But I think that the innovations, many of which I support, should be done more selectively, and maybe slow down a little until they get the Web site problems fixed. The @mention machine was kind of the straw that broke the camel’s back, for me, and for readers.

PressThink: So your point is that the innovation is coming on top of a “base” that isn’t functioning well, symbolized by the agonizingly slow load times on the site (which I have groaned about myself.) Is that correct?

Pexton: Yes.

PressThink: As you know, Managing editor Raju Narisetti replied to your column. He said: “The Post’s future is going to play out at the intersection of technology and content because we have to continue to build loyalty and engagement on the Web, on mobile devices and in social media, the only places where readership will grow. Because of that, our newsroom — both in its thinking and structure — needs to be in a relatively permanent ‘beta’ mode as we learn, adapt and lead. This isn’t change for change sake.” He is essentially saying: get used to it, this is the way it’s going to be and has to be, if the Post is to survive and thrive. It may well be exhausting but there is no alternative.

I know from reading you that you’re not a reflexive defender of the old ways. And I think we can stipulate that no one knows how much innovation is enough. So can we pinpoint where your views and Raju’s diverge?

Pexton: Good question. I am much more a modernist than traditionalist, yes, and I agree with Raju that a lot of innovation needs to happen, and I don’t mind experimentation to see what works and what does not. That’s admirable. I just think there’s a bit too little thought to the kind of innovation that is being done and for what purpose.

I had a conversation with an editor this week, who attended a story planning meeting, and the editor said that three fourths of the discussion was on what kind of videos, photo galleries, and online polls to do and almost no discussion of the story’s written focus and direction. It’s all distracting. Some of it is absolutely necessary, but I think a bit more focus on the reporting first, then come in with the add ons later.

PressThink: So maybe what you’re really saying is not that there’s too much innovation being tried but too weak a narrative for how The Post can innovate at the center of its mission and strengths. After all, if innovation means adds ons–bells and whistles–that threaten to detract from the core strengths, that won’t get it done, either… right?

Pexton: Correct. I think, and I’ve commented on this in other columns, that the journalistic direction is not well laid out here, or at least not sufficiently to put the innovations in a framework.

PressThink: “Do everything” is a weak narrative about what needs to change.

Pexton: Yes. What’s the Post’s narrative? I know what the official strategy is, but that’s more of a business strategy than a journalistic one.

PressThink: This is why I like working for John Paton, CEO of Digital First Media, a combine of Journal Register Company and Media News newspapers. He has a simple narrative for this transition period newspapers have to undergo: Digital First.
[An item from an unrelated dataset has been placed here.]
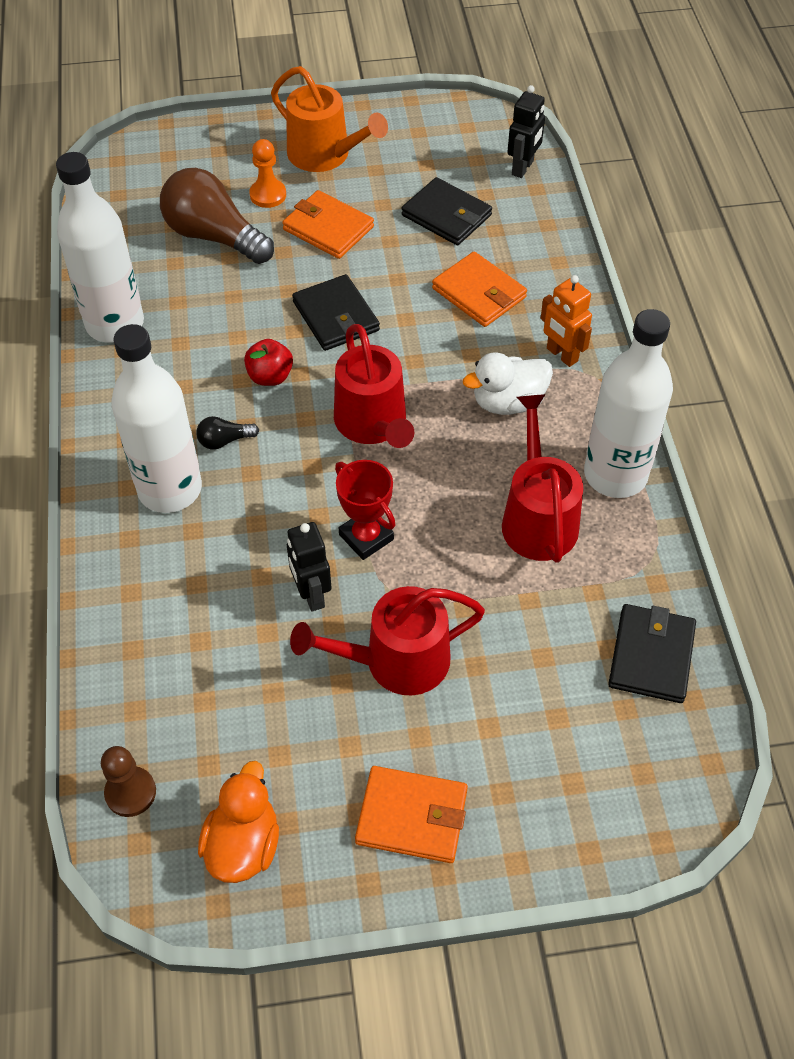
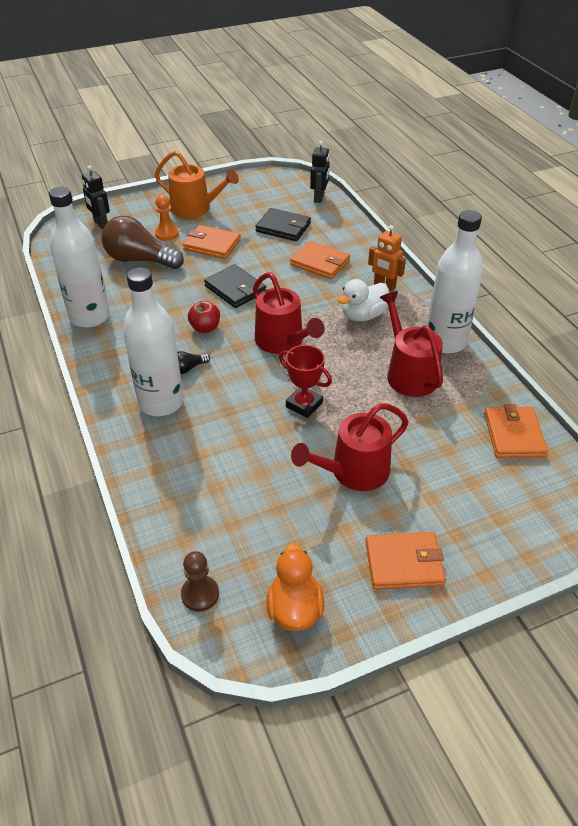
camera: 15 degrees left, 10 degrees down
black robot [287,522,332,612] -> black robot moved to [82,165,110,229]
black wallet [608,604,696,703] -> orange wallet [484,404,548,458]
It sounds like a buzzword to some, but it isn’t. It means shifting away from print as the production god, the giver of laws, so that the printed edition becomes an outcome of what you are doing digitally, including interactions with users. Is there any over-arching concept like that at the Post?

Pexton: Well, that’s interesting. But 80 percent of the Post’s revenue still comes from print circulation (home subscriptions, newsstand sales, and print advertising) and the rest from online ads and such. Traffic to the Post’s Web site is steadily climbing–great, we all want to see that–but online revenue isn’t. Some of these innovations are alienating print readers.

In terms of an overarching concept– the Post should be the indispensable guide to Washington is the official strategy. I don’t quibble with that. But how does the journalism fit into that? Too many things in Washington that would be of concern to national, even worldwide readers, of the Post are not covered well. Other things are covered too much.

PressThink: One sees the problem. As a print product, the Post is a local newspaper. As a digital product, it should be national and international. Only a powerful and creative story can bring those things together. “The indispensable guide to Washington…” may not be it. But I want to challenge you about something you just said.

Pexton: Sure.

PressThink: I get that the revenue is still coming from print and the print readers are feeling less well-served, and that’s a problem. But no one that I know of has any data saying that the born-on-the-web generation will be print subscribers. And print advertising continues to decline, so… Isn’t the heart of the challenge here to leverage those remaining revenues into a digital future?

Pexton: Yes, I agree. But the pace of that conversion needs to be monitored very closely. Some of the Post’s financial base, for the next decade, maybe two, will be the print subscribers–we’re talking hundreds of millions of dollars in revenue there, whereas web ads are tens of millions. To keep this a solid regional newspaper, where a lot of revenue still is and will remain, the Post I think has to cover local news better. If a Web innovation adds another million unique visitors per month, but that’s done at the expense of five fewer local reporters, then the net effect on the Post’s revenue, for now, is negative.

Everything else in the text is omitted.